I don't know what I'm doing.

I don't know how to be a wife and partner to my husband without subsuming my needs. I don't know how to talk about what's bothering me without it coming out as an accusation or a complaint. I don't know how to explain why I haven't done all the things when I really don't know why, other than the feeling of being so overwhelmed that I can't begin.

I don't know what I'm doing.

We just got a puppy. We have one hostile and one geriatric cat. I don't know how to get them all to get along, when the pup just wants to play, and the hostile cat hisses and spits every time he comes anywhere near him. I don't know how to house train a puppy, or get him to stop nipping at feet, or convince the children that the dog is just a puppy wanting to play, and not a danger or mean.

I don't know what I'm doing.

I have no idea how to be a parent, either to an ordinary kid, a special needs kid, or any kid. Every day I feel out of my depth, out of my comfort zone, out of my mind.
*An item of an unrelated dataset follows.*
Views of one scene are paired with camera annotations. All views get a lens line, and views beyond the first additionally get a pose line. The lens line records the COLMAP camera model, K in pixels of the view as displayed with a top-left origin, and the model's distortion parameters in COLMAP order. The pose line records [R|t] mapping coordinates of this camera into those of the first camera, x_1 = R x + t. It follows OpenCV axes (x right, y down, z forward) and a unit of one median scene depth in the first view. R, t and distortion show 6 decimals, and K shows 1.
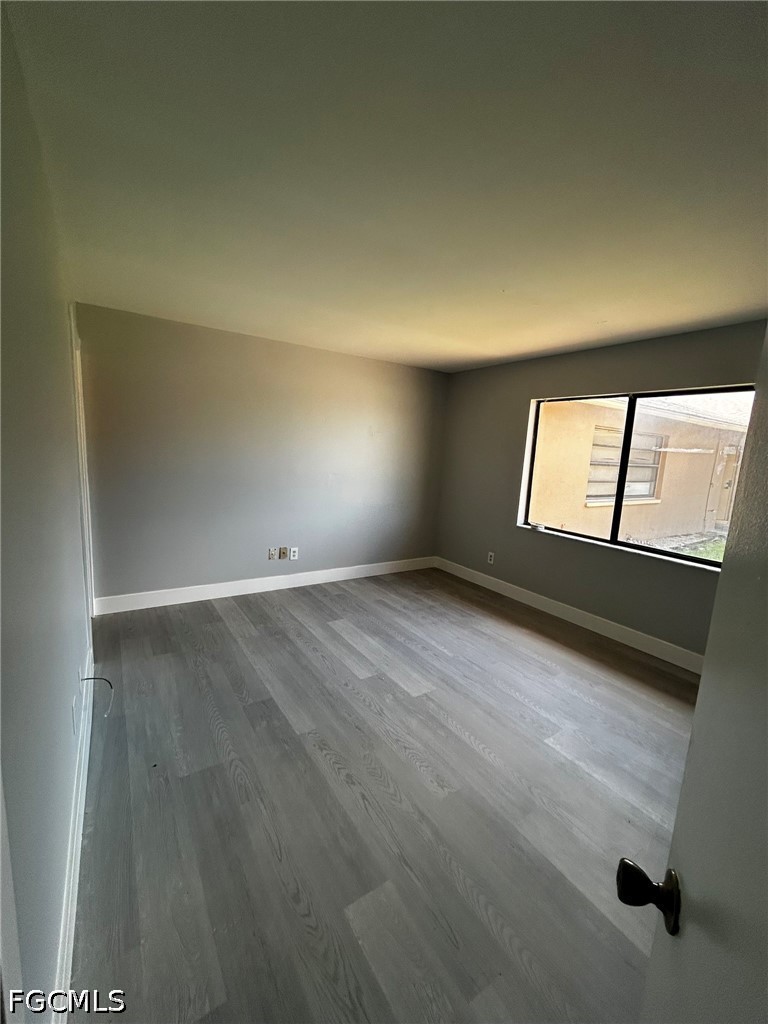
lens RADIAL K [[415.8, 0, 385.4], [0, 415.8, 511.9], [0, 0, 1]] dist [0.000460, -0.000686]
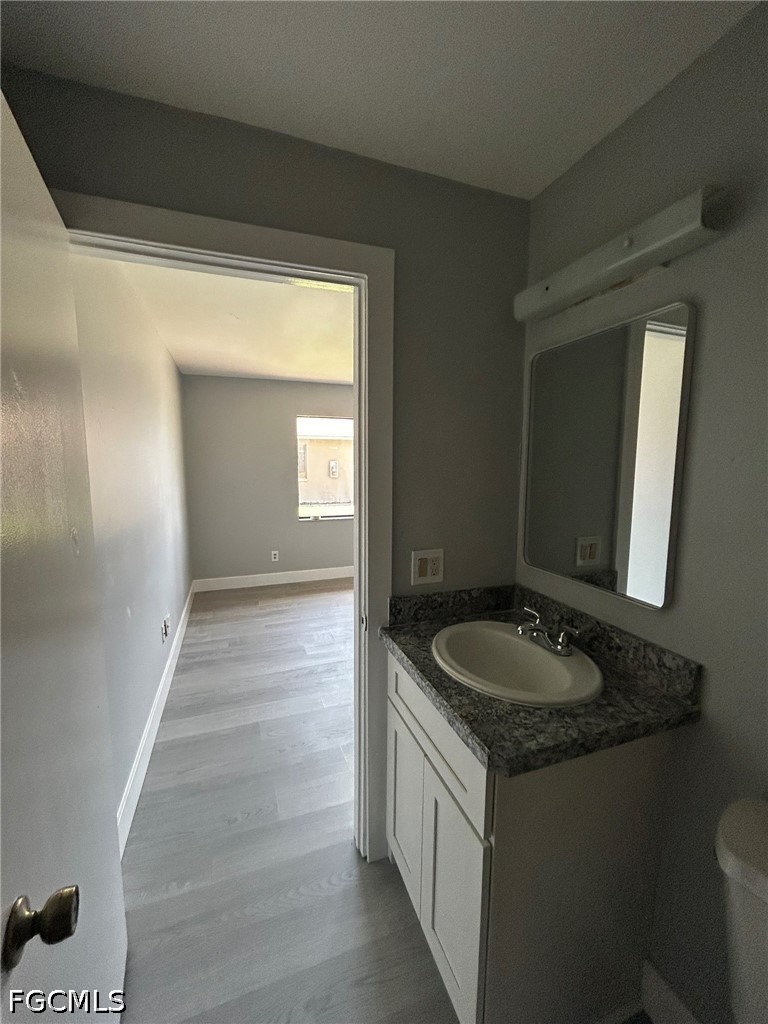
lens RADIAL K [[415.8, 0, 385.4], [0, 415.8, 511.9], [0, 0, 1]] dist [0.000460, -0.000686]
pose [[0.238553, -0.175000, 0.955232, -1.043024], [0.157376, 0.977594, 0.139795, -0.164030], [-0.958293, 0.116982, 0.260749, 0.626227]]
I don't know how to engage my 6 year old, get him to practice his writing or do his PT exercises to strengthen his loose limbed body, or to eat enough decent food to keep him growing healthy. I don't know how to entertain my 3 year old, or get her to stop eating not-food, or convince her that communicating is in her best interests. I don't know how to get either kid to sleep well or develop good habits or avoid bad ones.

I don't know what I'm doing.

I don't know how to talk to people without sharing too much or too little, what appropriate topics of conversation are or how to interpret any but the most basic of facial expressions. I don't know how to keep myself from running from social contact or avoiding it altogether. I don't know how to take the rare successful social encounters and turn them into friendships. I don't know how to keep friendships going.

I don't know what I'm doing.

I don't know how to advocate for my children. I don't know how to navigate the maze of paperwork and meetings and therapists and doctors and teachers. I don't know how to keep my kids safe while ensuring their happiness and growth. I don't know how to walk the fine line of getting them educated while respecting their individuality.

I don't know what I'm doing.

I don't know how to keep the house clean, keep the kids safe and the pets from wrecking stuff, and still find time to breathe. I don't know how to keep myself focused and calm and functional when my brain is trying to destroy me. I don't know how to give myself "me time" without depriving my family. I don't know how to get help when my own disabilities overwhelm me.

I don't know what I'm doing.

I'm tired and scared and worried and angry. Because so many people are counting on me to get it right. Because I have to put on the hat of competent adult and live in the world, and reassure everyone that I can do this.
But I am not competent. I am not qualified for the position of wife, mother, friend, adult.

Because I don't know what I'm doing.